Citation: 533 U.S. 218 (U.S. Supreme Court, 2001)
Facts
The United States Customs Service classified Mead Corporation’s day planners as “bound diaries” subject to a 4% tariff, reversing its prior classification. This classification was issued as a tariff ruling letter — a letter ruling applicable only to a single importer, issued without notice-and-comment procedures. Mead challenged the classification, and the Court of International Trade and Federal Circuit rejected Chevron deference on the ground that tariff rulings lack the force of law.
Issue
When is an agency’s statutory interpretation entitled to Chevron deference, and what deference standard applies to agency interpretations that do not qualify for Chevron?
Holding
The Supreme Court held that Chevron deference applies only when Congress has delegated to the agency the authority to make rules with the force of law, and the agency’s interpretation was promulgated in the exercise of that authority.
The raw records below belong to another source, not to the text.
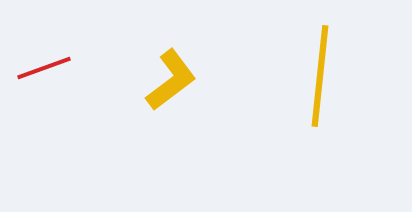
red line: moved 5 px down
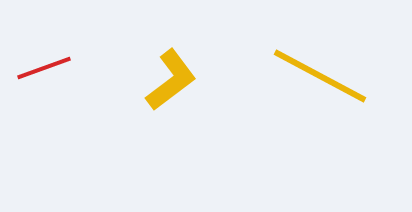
yellow line: rotated 68 degrees counterclockwise
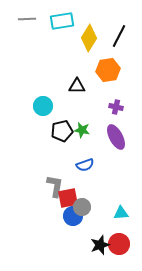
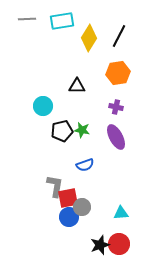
orange hexagon: moved 10 px right, 3 px down
blue circle: moved 4 px left, 1 px down
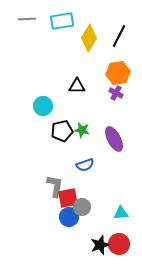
purple cross: moved 14 px up; rotated 16 degrees clockwise
purple ellipse: moved 2 px left, 2 px down
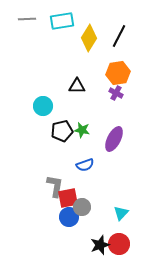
purple ellipse: rotated 55 degrees clockwise
cyan triangle: rotated 42 degrees counterclockwise
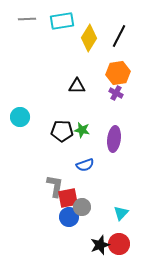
cyan circle: moved 23 px left, 11 px down
black pentagon: rotated 15 degrees clockwise
purple ellipse: rotated 20 degrees counterclockwise
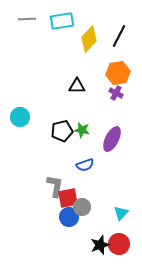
yellow diamond: moved 1 px down; rotated 12 degrees clockwise
black pentagon: rotated 15 degrees counterclockwise
purple ellipse: moved 2 px left; rotated 20 degrees clockwise
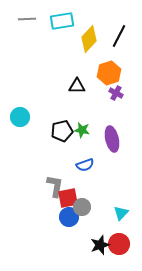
orange hexagon: moved 9 px left; rotated 10 degrees counterclockwise
purple ellipse: rotated 40 degrees counterclockwise
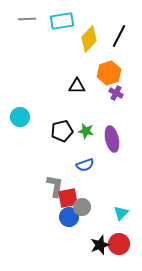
green star: moved 4 px right, 1 px down
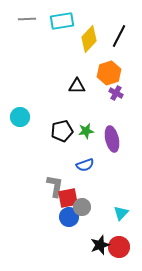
green star: rotated 21 degrees counterclockwise
red circle: moved 3 px down
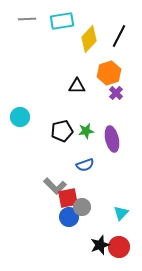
purple cross: rotated 16 degrees clockwise
gray L-shape: rotated 125 degrees clockwise
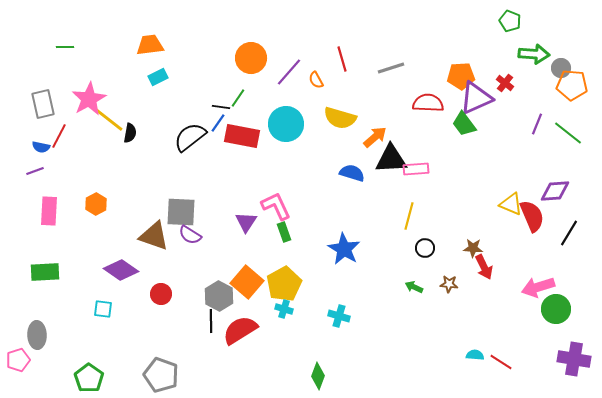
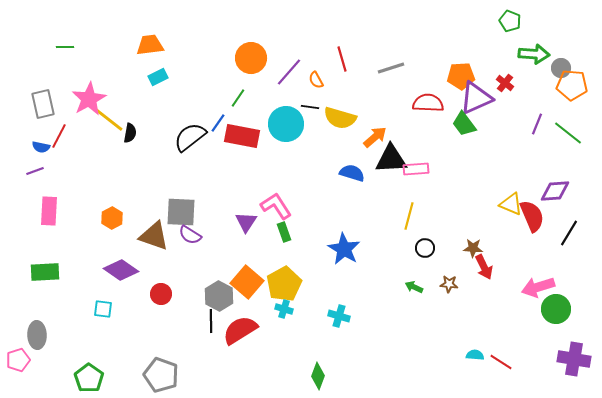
black line at (221, 107): moved 89 px right
orange hexagon at (96, 204): moved 16 px right, 14 px down
pink L-shape at (276, 206): rotated 8 degrees counterclockwise
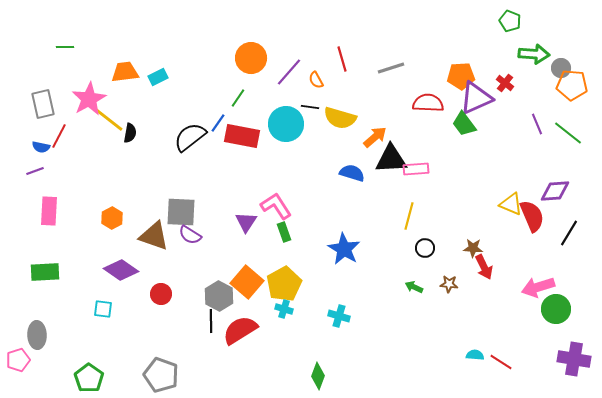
orange trapezoid at (150, 45): moved 25 px left, 27 px down
purple line at (537, 124): rotated 45 degrees counterclockwise
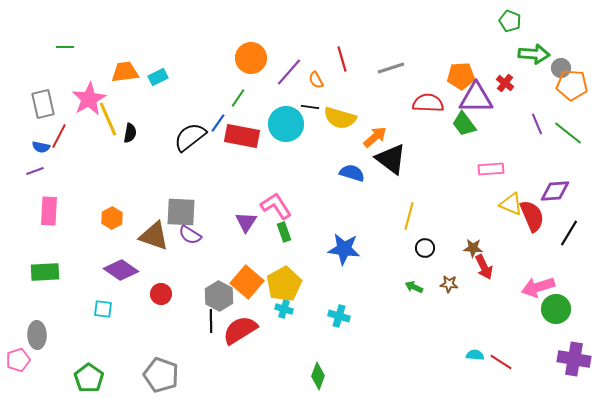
purple triangle at (476, 98): rotated 24 degrees clockwise
yellow line at (108, 119): rotated 28 degrees clockwise
black triangle at (391, 159): rotated 40 degrees clockwise
pink rectangle at (416, 169): moved 75 px right
blue star at (344, 249): rotated 24 degrees counterclockwise
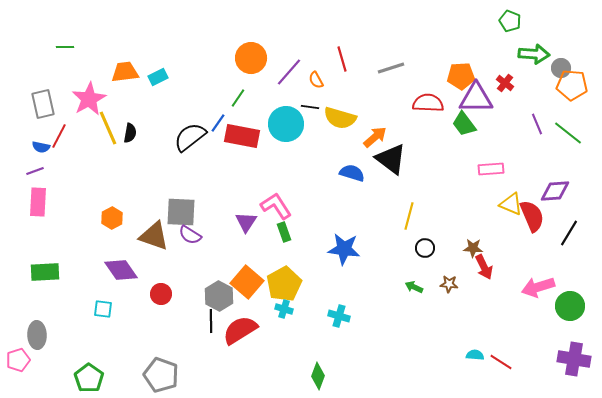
yellow line at (108, 119): moved 9 px down
pink rectangle at (49, 211): moved 11 px left, 9 px up
purple diamond at (121, 270): rotated 20 degrees clockwise
green circle at (556, 309): moved 14 px right, 3 px up
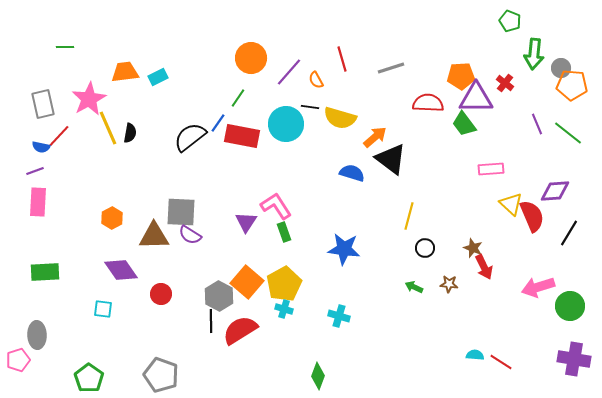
green arrow at (534, 54): rotated 92 degrees clockwise
red line at (59, 136): rotated 15 degrees clockwise
yellow triangle at (511, 204): rotated 20 degrees clockwise
brown triangle at (154, 236): rotated 20 degrees counterclockwise
brown star at (473, 248): rotated 18 degrees clockwise
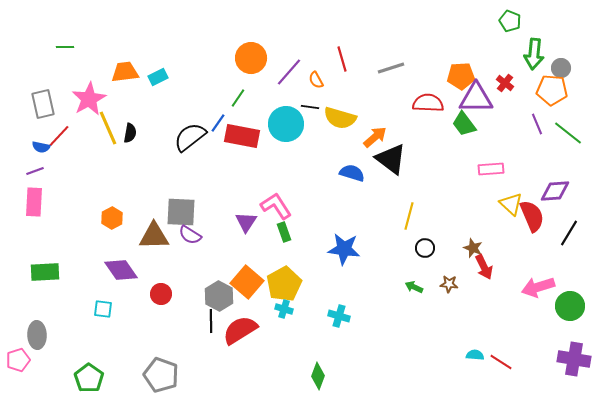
orange pentagon at (572, 85): moved 20 px left, 5 px down
pink rectangle at (38, 202): moved 4 px left
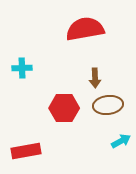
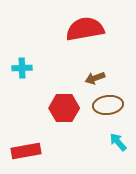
brown arrow: rotated 72 degrees clockwise
cyan arrow: moved 3 px left, 1 px down; rotated 102 degrees counterclockwise
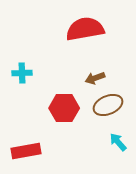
cyan cross: moved 5 px down
brown ellipse: rotated 16 degrees counterclockwise
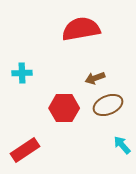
red semicircle: moved 4 px left
cyan arrow: moved 4 px right, 3 px down
red rectangle: moved 1 px left, 1 px up; rotated 24 degrees counterclockwise
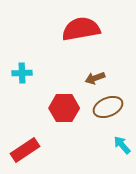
brown ellipse: moved 2 px down
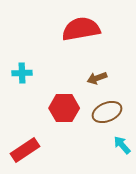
brown arrow: moved 2 px right
brown ellipse: moved 1 px left, 5 px down
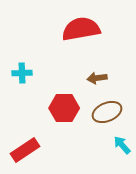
brown arrow: rotated 12 degrees clockwise
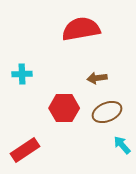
cyan cross: moved 1 px down
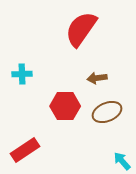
red semicircle: rotated 45 degrees counterclockwise
red hexagon: moved 1 px right, 2 px up
cyan arrow: moved 16 px down
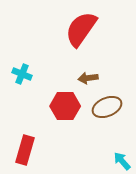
cyan cross: rotated 24 degrees clockwise
brown arrow: moved 9 px left
brown ellipse: moved 5 px up
red rectangle: rotated 40 degrees counterclockwise
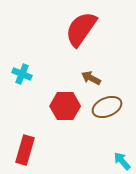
brown arrow: moved 3 px right; rotated 36 degrees clockwise
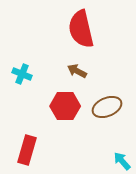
red semicircle: rotated 48 degrees counterclockwise
brown arrow: moved 14 px left, 7 px up
red rectangle: moved 2 px right
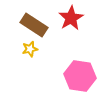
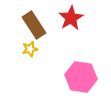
brown rectangle: rotated 24 degrees clockwise
pink hexagon: moved 1 px right, 1 px down
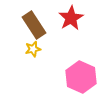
yellow star: moved 3 px right
pink hexagon: rotated 16 degrees clockwise
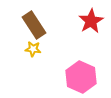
red star: moved 20 px right, 3 px down
yellow star: rotated 21 degrees clockwise
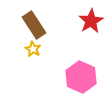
yellow star: rotated 21 degrees clockwise
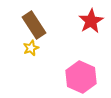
yellow star: moved 2 px left, 1 px up; rotated 21 degrees clockwise
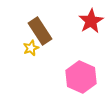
brown rectangle: moved 6 px right, 6 px down
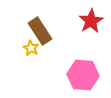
yellow star: rotated 21 degrees counterclockwise
pink hexagon: moved 2 px right, 2 px up; rotated 20 degrees counterclockwise
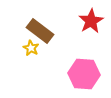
brown rectangle: rotated 20 degrees counterclockwise
pink hexagon: moved 1 px right, 1 px up
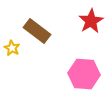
brown rectangle: moved 3 px left
yellow star: moved 19 px left
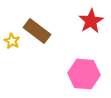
yellow star: moved 7 px up
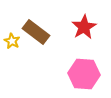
red star: moved 7 px left, 6 px down
brown rectangle: moved 1 px left, 1 px down
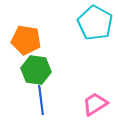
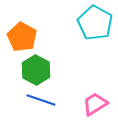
orange pentagon: moved 4 px left, 3 px up; rotated 20 degrees clockwise
green hexagon: rotated 20 degrees clockwise
blue line: rotated 64 degrees counterclockwise
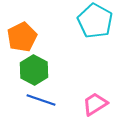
cyan pentagon: moved 2 px up
orange pentagon: rotated 16 degrees clockwise
green hexagon: moved 2 px left
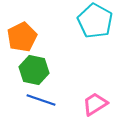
green hexagon: rotated 16 degrees counterclockwise
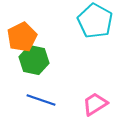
green hexagon: moved 10 px up
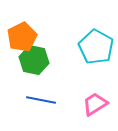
cyan pentagon: moved 1 px right, 26 px down
blue line: rotated 8 degrees counterclockwise
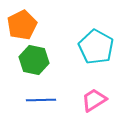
orange pentagon: moved 12 px up
blue line: rotated 12 degrees counterclockwise
pink trapezoid: moved 1 px left, 4 px up
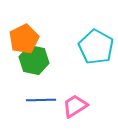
orange pentagon: moved 2 px right, 14 px down
pink trapezoid: moved 19 px left, 6 px down
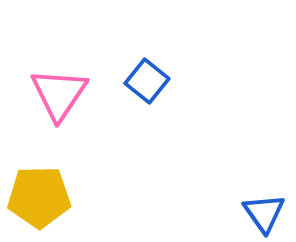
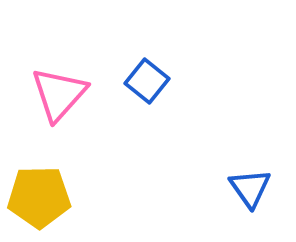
pink triangle: rotated 8 degrees clockwise
blue triangle: moved 14 px left, 25 px up
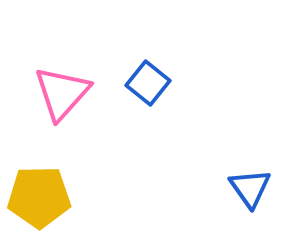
blue square: moved 1 px right, 2 px down
pink triangle: moved 3 px right, 1 px up
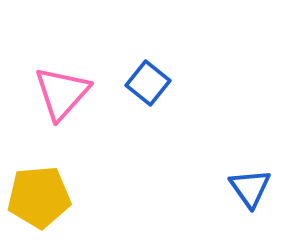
yellow pentagon: rotated 4 degrees counterclockwise
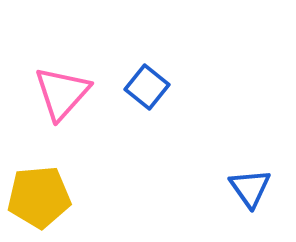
blue square: moved 1 px left, 4 px down
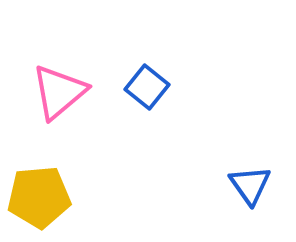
pink triangle: moved 3 px left, 1 px up; rotated 8 degrees clockwise
blue triangle: moved 3 px up
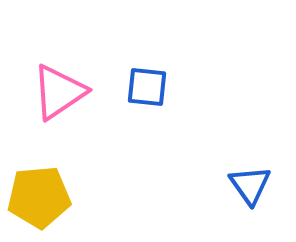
blue square: rotated 33 degrees counterclockwise
pink triangle: rotated 6 degrees clockwise
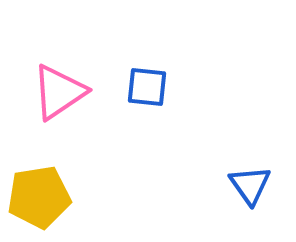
yellow pentagon: rotated 4 degrees counterclockwise
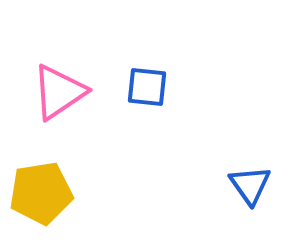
yellow pentagon: moved 2 px right, 4 px up
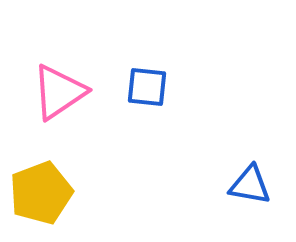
blue triangle: rotated 45 degrees counterclockwise
yellow pentagon: rotated 12 degrees counterclockwise
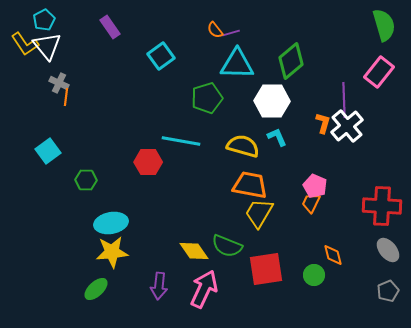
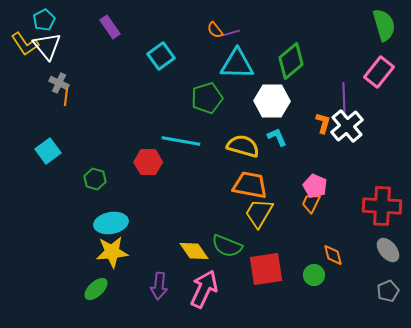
green hexagon at (86, 180): moved 9 px right, 1 px up; rotated 15 degrees clockwise
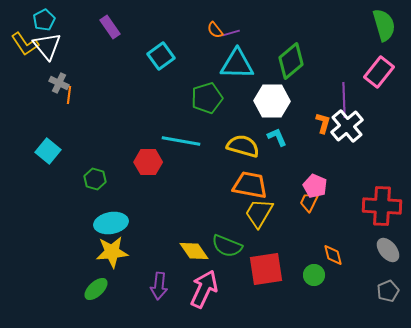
orange line at (66, 97): moved 3 px right, 2 px up
cyan square at (48, 151): rotated 15 degrees counterclockwise
orange trapezoid at (311, 203): moved 2 px left, 1 px up
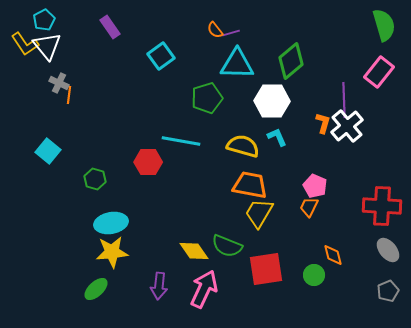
orange trapezoid at (309, 202): moved 5 px down
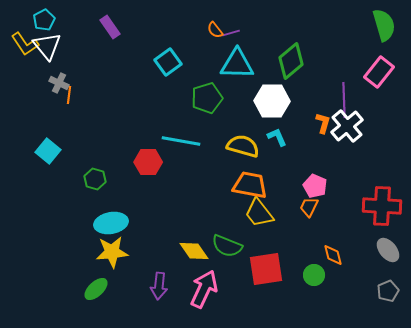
cyan square at (161, 56): moved 7 px right, 6 px down
yellow trapezoid at (259, 213): rotated 68 degrees counterclockwise
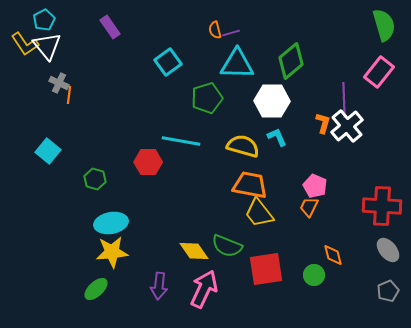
orange semicircle at (215, 30): rotated 24 degrees clockwise
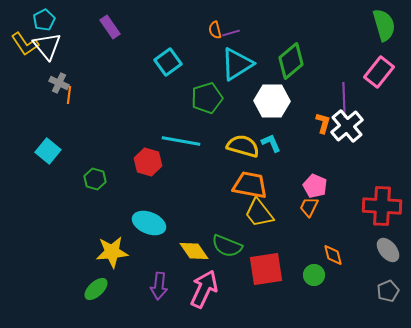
cyan triangle at (237, 64): rotated 33 degrees counterclockwise
cyan L-shape at (277, 137): moved 6 px left, 6 px down
red hexagon at (148, 162): rotated 16 degrees clockwise
cyan ellipse at (111, 223): moved 38 px right; rotated 32 degrees clockwise
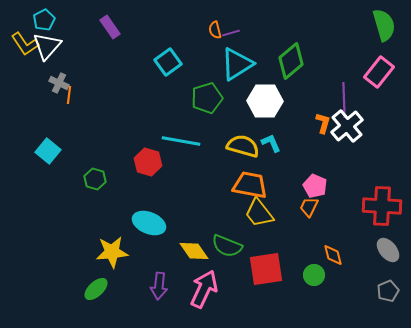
white triangle at (47, 46): rotated 20 degrees clockwise
white hexagon at (272, 101): moved 7 px left
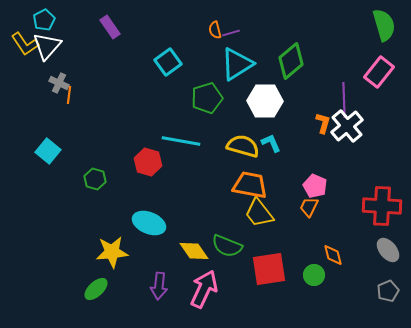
red square at (266, 269): moved 3 px right
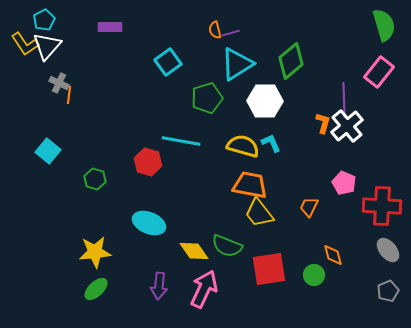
purple rectangle at (110, 27): rotated 55 degrees counterclockwise
pink pentagon at (315, 186): moved 29 px right, 3 px up
yellow star at (112, 252): moved 17 px left
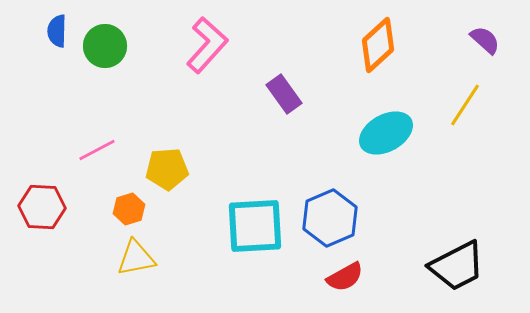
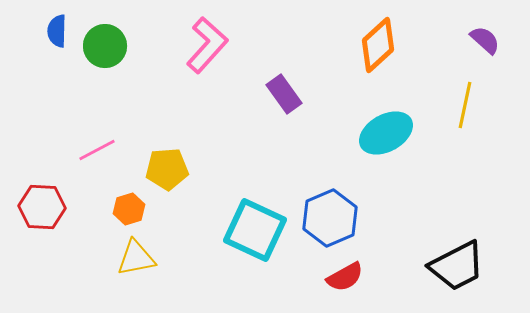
yellow line: rotated 21 degrees counterclockwise
cyan square: moved 4 px down; rotated 28 degrees clockwise
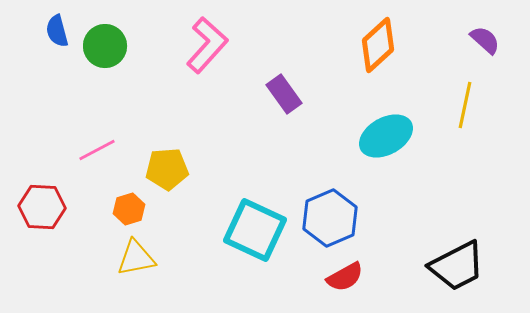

Because Customs’ tariff rulings were not issued through notice-and-comment rulemaking or formal adjudication, they did not carry the force of law and did not receive Chevron deference. They were entitled to Skidmore deference — weight proportional to their persuasive power, reasoning, consistency, and the agency’s expertise.
Rule
Chevron deference is not automatic whenever an agency interprets a statute it administers. It applies only where Congress has implicitly or explicitly delegated to the agency authority to make binding legal interpretations, typically exercised through notice-and-comment rulemaking or formal adjudication. Agency interpretations lacking that imprimatur receive Skidmore deference — respect commensurate with their thoroughness, validity of reasoning, and consistency.
Significance
Mead is the leading “Chevron step zero” case — it addresses the threshold question of whether Chevron applies at all before courts proceed to Chevron steps one and two. The decision significantly limits the scope of Chevron by making it dependent on congressional delegation of interpretive authority rather than applying whenever an agency interprets its own statute. Justice Scalia’s influential dissent argued that Mead creates a complicated, unpredictable framework. Mead is now read alongside Loper Bright Enterprises v. Raimondo (2024), which overruled Chevron itself, rendering Skidmore the default deference standard.